* _Your instructions_: Reproduce exactly, and only, the lines running from the start of the entries below to the line containing "- Wenden Sie".

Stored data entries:
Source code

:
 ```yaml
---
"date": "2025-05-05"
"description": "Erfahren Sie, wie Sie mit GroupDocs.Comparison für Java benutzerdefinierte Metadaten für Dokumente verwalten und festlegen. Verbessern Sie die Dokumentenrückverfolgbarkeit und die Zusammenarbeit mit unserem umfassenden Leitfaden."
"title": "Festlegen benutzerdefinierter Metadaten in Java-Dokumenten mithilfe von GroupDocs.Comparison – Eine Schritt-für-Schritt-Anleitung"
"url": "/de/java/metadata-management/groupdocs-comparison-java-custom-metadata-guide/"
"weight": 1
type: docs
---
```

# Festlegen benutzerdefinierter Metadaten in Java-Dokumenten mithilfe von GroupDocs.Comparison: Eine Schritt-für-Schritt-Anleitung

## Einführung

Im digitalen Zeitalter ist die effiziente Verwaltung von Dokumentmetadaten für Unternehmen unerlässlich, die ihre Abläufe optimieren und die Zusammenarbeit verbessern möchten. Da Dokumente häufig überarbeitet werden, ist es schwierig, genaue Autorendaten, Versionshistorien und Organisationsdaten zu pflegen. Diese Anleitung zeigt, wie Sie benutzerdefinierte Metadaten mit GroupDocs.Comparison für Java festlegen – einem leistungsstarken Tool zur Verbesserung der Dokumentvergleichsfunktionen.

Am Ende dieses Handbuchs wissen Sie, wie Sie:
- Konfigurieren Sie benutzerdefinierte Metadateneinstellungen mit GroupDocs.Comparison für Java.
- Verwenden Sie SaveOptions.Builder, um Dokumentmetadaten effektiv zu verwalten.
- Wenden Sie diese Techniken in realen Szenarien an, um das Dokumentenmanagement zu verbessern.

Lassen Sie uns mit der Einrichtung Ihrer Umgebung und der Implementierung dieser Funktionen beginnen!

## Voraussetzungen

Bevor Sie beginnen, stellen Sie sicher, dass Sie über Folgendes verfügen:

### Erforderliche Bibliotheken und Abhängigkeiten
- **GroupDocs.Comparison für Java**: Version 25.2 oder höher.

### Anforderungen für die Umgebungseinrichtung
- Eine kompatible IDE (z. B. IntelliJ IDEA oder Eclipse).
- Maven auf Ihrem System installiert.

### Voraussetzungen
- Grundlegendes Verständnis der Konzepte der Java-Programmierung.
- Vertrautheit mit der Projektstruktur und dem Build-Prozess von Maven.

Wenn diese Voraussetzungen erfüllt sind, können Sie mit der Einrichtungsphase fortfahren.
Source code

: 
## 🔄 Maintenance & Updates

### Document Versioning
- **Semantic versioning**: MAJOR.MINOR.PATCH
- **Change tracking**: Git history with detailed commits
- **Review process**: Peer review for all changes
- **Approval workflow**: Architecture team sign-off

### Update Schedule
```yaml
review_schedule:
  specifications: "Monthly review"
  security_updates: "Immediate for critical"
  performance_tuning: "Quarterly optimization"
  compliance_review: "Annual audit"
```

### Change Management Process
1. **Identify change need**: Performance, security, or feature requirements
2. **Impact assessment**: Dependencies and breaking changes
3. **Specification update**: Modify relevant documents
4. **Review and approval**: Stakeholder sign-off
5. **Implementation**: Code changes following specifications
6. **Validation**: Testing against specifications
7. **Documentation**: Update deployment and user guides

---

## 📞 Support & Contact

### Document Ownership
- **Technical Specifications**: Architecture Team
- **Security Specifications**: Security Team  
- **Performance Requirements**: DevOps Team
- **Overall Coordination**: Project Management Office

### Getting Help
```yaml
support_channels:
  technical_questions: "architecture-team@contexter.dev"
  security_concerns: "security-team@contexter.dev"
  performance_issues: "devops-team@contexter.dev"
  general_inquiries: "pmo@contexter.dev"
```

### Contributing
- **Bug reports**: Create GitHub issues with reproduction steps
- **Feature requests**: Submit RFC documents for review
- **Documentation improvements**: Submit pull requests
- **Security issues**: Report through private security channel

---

* _Solved problem_:
Source code

:
 ```yaml
---
"date": "2025-05-05"
"description": "Erfahren Sie, wie Sie mit GroupDocs.Comparison für Java benutzerdefinierte Metadaten für Dokumente verwalten und festlegen. Verbessern Sie die Dokumentenrückverfolgbarkeit und die Zusammenarbeit mit unserem umfassenden Leitfaden."
"title": "Festlegen benutzerdefinierter Metadaten in Java-Dokumenten mithilfe von GroupDocs.Comparison – Eine Schritt-für-Schritt-Anleitung"
"url": "/de/java/metadata-management/groupdocs-comparison-java-custom-metadata-guide/"
"weight": 1
type: docs
---
```

# Festlegen benutzerdefinierter Metadaten in Java-Dokumenten mithilfe von GroupDocs.Comparison: Eine Schritt-für-Schritt-Anleitung

## Einführung

Im digitalen Zeitalter ist die effiziente Verwaltung von Dokumentmetadaten für Unternehmen unerlässlich, die ihre Abläufe optimieren und die Zusammenarbeit verbessern möchten. Da Dokumente häufig überarbeitet werden, ist es schwierig, genaue Autorendaten, Versionshistorien und Organisationsdaten zu pflegen. Diese Anleitung zeigt, wie Sie benutzerdefinierte Metadaten mit GroupDocs.Comparison für Java festlegen – einem leistungsstarken Tool zur Verbesserung der Dokumentvergleichsfunktionen.

Am Ende dieses Handbuchs wissen Sie, wie Sie:
- Konfigurieren Sie benutzerdefinierte Metadateneinstellungen mit GroupDocs.Comparison für Java.
- Verwenden Sie SaveOptions.Builder, um Dokumentmetadaten effektiv zu verwalten.
- Wenden Sie diese Techniken in realen Szenarien an, um das Dokumentenmanagement zu verbessern.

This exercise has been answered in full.